Why Cyclone Gulab could give rise to another cyclone?

Note4Students

From UPSC perspective, the following things are important :

Prelims level : Tropical cyclones

Mains level : Frequent cyclonic activities in India

As a very rare occasion during monsoons, Cyclone Gulab has been developed in the Bay of Bengal and later made landfall close in Andhra Pradesh.

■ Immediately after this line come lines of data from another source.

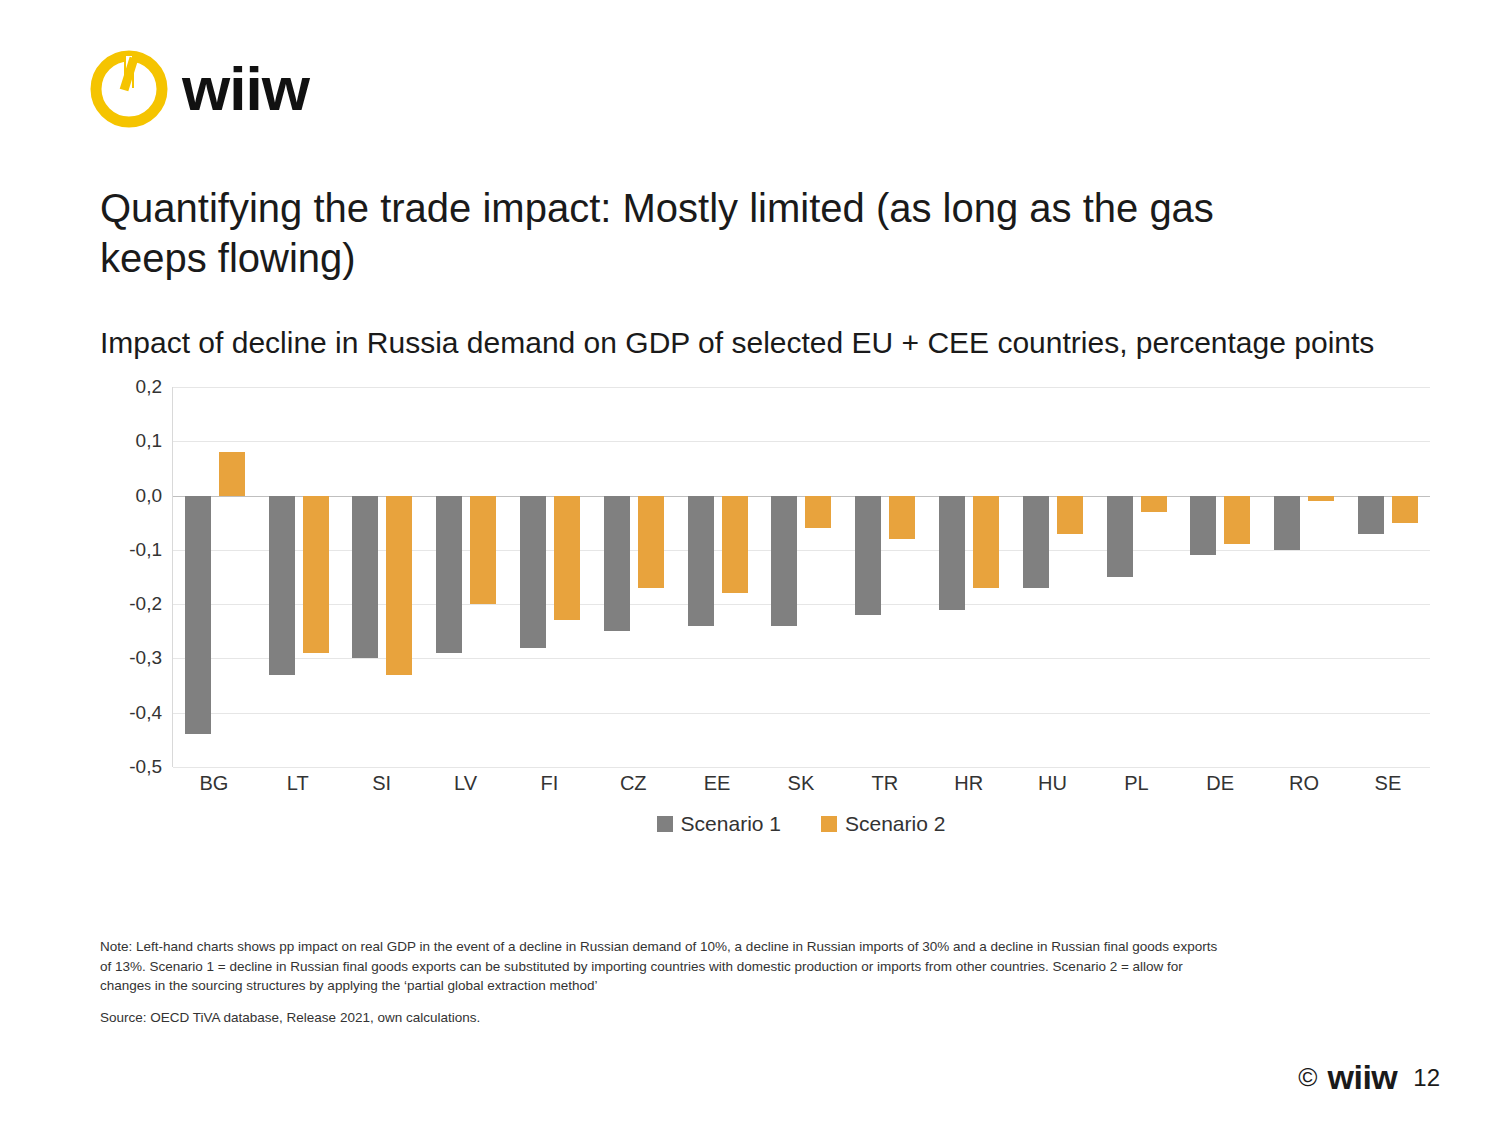wiiw
Quantifying the trade impact: Mostly limited (as long as the gas keeps flowing)
Impact of decline in Russia demand on GDP of selected EU + CEE countries, percentage points
0,2 0,1 0,0 -0,1 -0,2 -0,3 -0,4 -0,5
BG
LT
SI
LV
FI
CZ
EE
SK
TR
HR
HU
PL
DE
RO
SE
Scenario 1
Scenario 2
Note: Left-hand charts shows pp impact on real GDP in the event of a decline in Russian demand of 10%, a decline in Russian imports of 30% and a decline in Russian final goods exports of 13%. Scenario 1 = decline in Russian final goods exports can be substituted by importing countries with domestic production or imports from other countries. Scenario 2 = allow for changes in the sourcing structures by applying the ‘partial global extraction method’
Source: OECD TiVA database, Release 2021, own calculations.
© wiiw 12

Tauktae, Amphan, Fani, Titli, Bulbul, Gaja… And now Gulab. As and when cyclones with intriguing names approach the Indian coasts, a common question comes to our minds: Who names these storms?

 

This time it is Pakistan, not India, who proposed this name Gulaab!

About Tropical Cyclones

  • A tropical cyclone is a rapidly rotating storm system characterized by a low-pressure centre, a closed low-level atmospheric circulation, strong winds, and a spiral arrangement of thunderstorms that produce heavy rains.
  • Depending on its location and strength, a tropical cyclone is referred to by different names, including hurricane, typhoon, tropical storm, cyclonic storm, tropical depression, or simply cyclone.
  • A hurricane is a tropical cyclone that occurs in the Atlantic Ocean and the northeastern Pacific Ocean, and a typhoon occurs in the north-western Pacific Ocean.
  • In the south Pacific or the Indian Ocean, comparable storms are referred to simply as “tropical cyclones” or “severe cyclonic storms”.

Cyclone Gulab

  • Three factors —in-sync phase of Madden Julian Oscillation (MJO), warm sea surface temperatures over the Bay of Bengal, and the formation of a low-pressure system.
  • The system’s intensification phases between low pressure – well-marked low pressure – depression – deep depression and to finally becoming Cyclone Gulab was rather rapid, even as the system moved closer to the south Odisha – north Andhra Pradesh coast, where it also made landfall.

What makes Gulab special?

  • India has a bi-annual cyclone season that occurs between March to May and October to December. But on rare occasions, cyclones do occur in June and September months.
  • Cyclones are less common during the June to September monsoon season, as there are limited or almost no favourable conditions for cyclogenesis due to strong monsoon currents.
  • This is also the period when the wind shear — that is, the difference between wind speeds at lower and upper atmospheric levels — is very high.
  • As a result, clouds do not grow vertically and monsoon depressions often fail to intensify into cyclones.
  • So it can be stated that this year, the cyclone season commenced earlier than usual. The last time a cyclone developed in the Bay of Bengal in September was Cyclone Day in 2018.